Выбрать главу

Оцениваю как писателя или как человека?

Как человека.

Не могу сказать. Мне бы не хотелось высказывать суждение о ком бы то ни было, не встретившись с ним лицом к лицу. С ним или с ней. Но мне кажется, что в то время, когда Кутзее вас встретил, он был одинок, ужасно одинок. Возможно, это объясняет определенную — как бы это сказать? — определенную экстравагантность его поведения.

Откуда вы это знаете?

Из записей, которые он оставил. Сложив два и два, можно понять, что он был одинок и слегка отчаялся.

Да, все мы слегка отчаявшиеся, такова жизнь. Если вы сильны, то справитесь с отчаянием. Вот почему я спрашиваю: как можно быть великим писателем, если ты просто заурядный маленький человечек? Конечно, в вас должно быть какое-то пламя, которое отличает вас от обычного человека. Возможно, если прочесть его книги, можно увидеть это пламя. Но что до меня, то в то время, когда я его знала, я ни разу не чувствовала никакого огня. Напротив, он казался мне — как бы это сказать? — прохладным.

До некоторой степени я с вами согласен. Огонь — это не первое слово, которое приходит на ум, когда думаешь о его произведениях. Но у него были другие достоинства. Другие сильные стороны. Например, я бы сказал, что он был непоколебим. У него были непоколебимые взгляды. Его нелегко было обмануть чем-то внешним.

Для человека, который не обманывается внешним, он довольно легко влюблялся, вам не кажется?

(Смех.)

Но, возможно, когда он влюблялся, то не обманывался. Быть может, он видел то, чего не видят другие.

В женщине?

Да, в женщине.

(Молчание.)

Вы говорите, что он был в меня влюблен даже после того, как я отослала его, даже после того, как забыла о его существовании. Вы это имеете в виду под непоколебимостью? Потому что мне это просто кажется глупостью.

Думаю, он был упорным. Как бульдог, который вцепляется зубами и не отпускает.

Если вы так говорите, приходится вам поверить.
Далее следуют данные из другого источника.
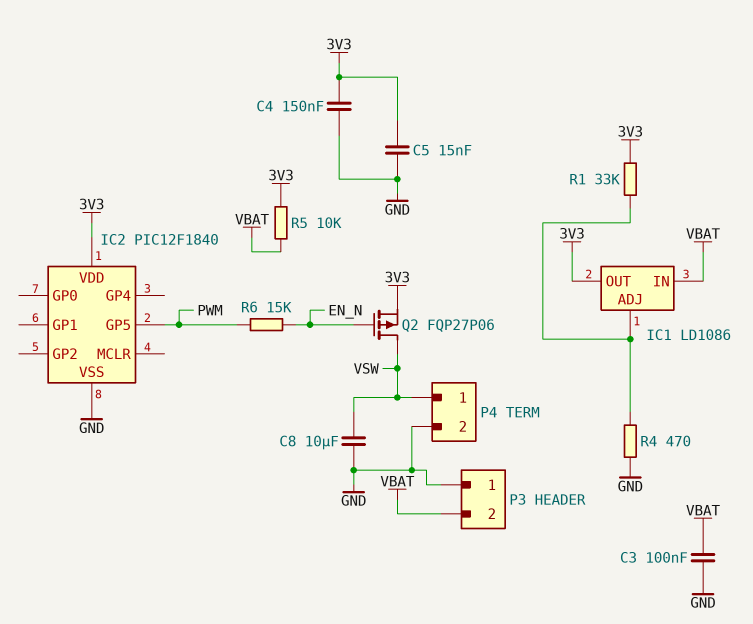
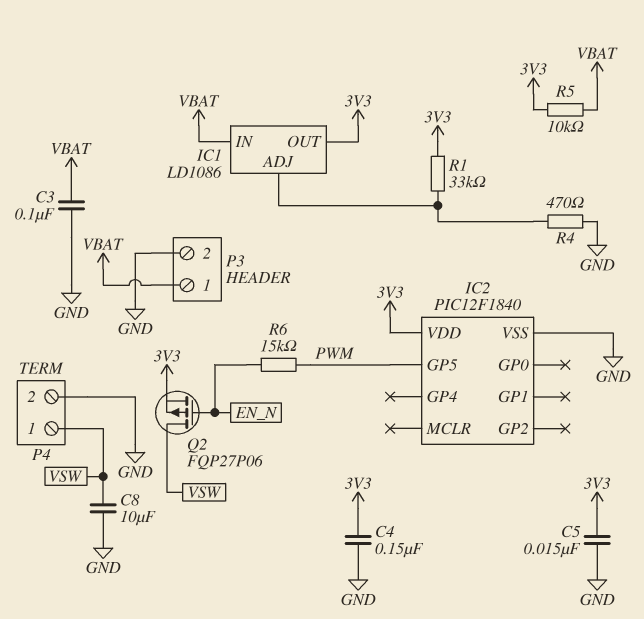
P3 pin 1: GND -> VBAT
P3 pin 2: VBAT -> GND

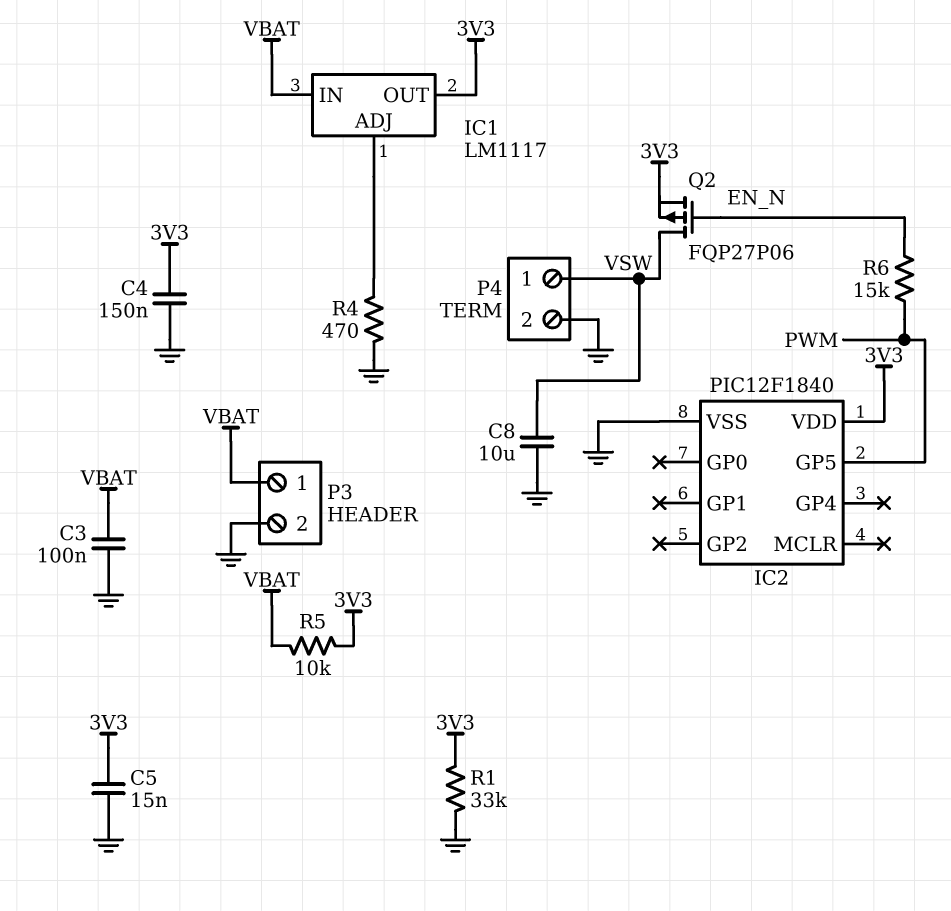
IC1: LD1086 -> LM1117
R1: 33k (3V3, IC1/ADJ) -> 33k (3V3, GND)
Но разве быть как собака — это восхитительно, с английской точки зрения?

(Смех.)

Вы знаете, люди моей профессии вместо того, чтобы слушать, что говорят, предпочитают наблюдать, как двигаются, как несут себя. Это наш способ увидеть правду, и не такой уж и плохой. Возможно, ваш мистер Кутзее обладал даром слова, но, как я вам уже говорила, он не умел танцевать. Не умел танцевать. Вот одна из фраз, которые я помню со времен Южной Африки, меня научила ей Мария Регина: «Он не смог бы станцевать даже ради спасения собственной жизни».

(Смех.)

Но я говорю серьезно, сеньора Нассименто, было много великих людей, которые плохо танцевали. Если нужно стать хорошим танцором, прежде чем сделаться великим человеком, тогда Ганди не был великим, Толстой не был великим.

Нет, вы же не слушаете, что я говорю. Я тоже говорю серьезно. Вы знаете слово «бесплотный»? Этот человек был бесплотным. Существовал отдельно от своего тела. Для него тело было чем-то вроде одной из деревянных марионеток, которые приводят в движение, дергая за ниточку. Вы тянете за одну ниточку, и двигается левая рука, тянете за другую — и двигается правая. А настоящее «я» сидит наверху, где никто не может его увидеть, — как кукольник, который тянет за ниточки.

И вот этот человек приходит ко мне, учительнице танцев. «Научите меня танцевать!» — умоляет он. И я показываю ему, показываю, как мы двигаемся в танце. Я говорю: «Передвигайте ноги так-то и так-то». И он слушает и говорит себе: «Ага, она имеет в виду, что нужно дернуть за красную ниточку, а потом за синюю!» — «Поверните плечи вот так», — говорю я, и он говорит себе: «Ага, она имеет в виду, что нужно дернуть за зеленую ниточку!»

Но так не танцуют! Так не танцуют! Танец — это воплощение. В танце нет кукольника, сидящего в голове, который ведет, а тело следует за ним, — наоборот, ведет само тело, тело со своей собственной душой, душой тела. Потому что тело знает! Знает! Когда тело чувствует ритм внутри себя, ему не нужно думать. Вот как это происходит, если мы люди. И вот почему деревянная марионетка не может танцевать. У дерева нет души. Дерево не может чувствовать ритм.